Memorial Day: A Salute to Troops

Today we reflect on the meanings of Memorial Day.  Not much RP advice, more life advice.

I am the grandson of a veteran.  Many of my family members have taken up the call to arms, and during the time we have been able to call ourselves Americans I have had family members in most of our conflicts.  As a historian and as one who has witnessed the sacrifices of war first and second-hand, I feel a bit of reflection is in order.

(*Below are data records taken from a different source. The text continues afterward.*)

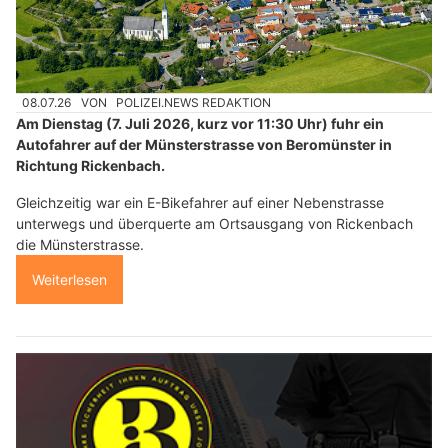
08.07.26
VON
POLIZEI.NEWS REDAKTION
Am Dienstag (7. Juli 2026, kurz vor 11:30 Uhr) fuhr ein
Autofahrer auf der Münsterstrasse von Beromünster in
Richtung Rickenbach.
Gleichzeitig war ein E-Bikefahrer auf einer Nebenstrasse
unterwegs und überquerte am Ortsausgang von Rickenbach
die Münsterstrasse.
Weiterlesen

Today I decided to quote a passage I find particularly compelling from an address made by Senator Joseph B. Foraker (R - Ohio, 1897-1909), on Memorial Day May 30th 1905.  Though over a century has passed and the full address covers ruminations on the Spanish-American and Civil War, the below passage has always made me think of all men who have served.  I hope to hear from you your personal reflections on service if you wish to include them.  No sign-off... I will let the words speak for themselves.




THE UNION SOLDIERS

The men of other wars showed bravery, heroism and capacity for great deeds, and all added glory to our flag, honor to our name and renown to our arms, but no men since our independence was established have done so much for the American people as the men of the Union Army. They were mere boys, most of them yet in their teens, and all of the more than two millions who were enlisted, except less than 50,000, were under twenty-five years of age. But, measured by their work and its far-reaching consequences, they belong among the truly great men of history.

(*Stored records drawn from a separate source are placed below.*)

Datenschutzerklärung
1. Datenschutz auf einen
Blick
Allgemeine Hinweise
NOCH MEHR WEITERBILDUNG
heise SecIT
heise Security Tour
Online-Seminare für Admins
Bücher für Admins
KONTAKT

Through good report and bad, victory and defeat, summer and winter, sunshine and storm, they unflinchingly and uncomplainingly met every requirement of the great task that fell upon them. No hardship was too severe for them to undergo, no loss was too heavy for them to bear, no sacrifice to comfort, or blood, or life was too great for them to make. They laid all unsparingly upon their country's altar, and behold the result--this mighty Nation, so full of honour and so full of promise. Only the shortcomings of ourselves, or of those who are to come after us can bring their work to naught. Our presence here to-day is our pledge that it shall not fail through fault of ours, for we have come, not only to strew flowers on their graves, recount their deeds, extol their virtues, and pay tribute to their memory, but also that we may study the lessons they taught, and by these sacred and beautiful ceremonies consecrate ourselves anew to the great duty of perpetuating what they preserved. May God give us wisdom and courage to do our duty as well as they did theirs. If so, the Union they saved and the institutions they perfected will endure for long ages to come, and with passing years bear ever-increasing blessings to humanity.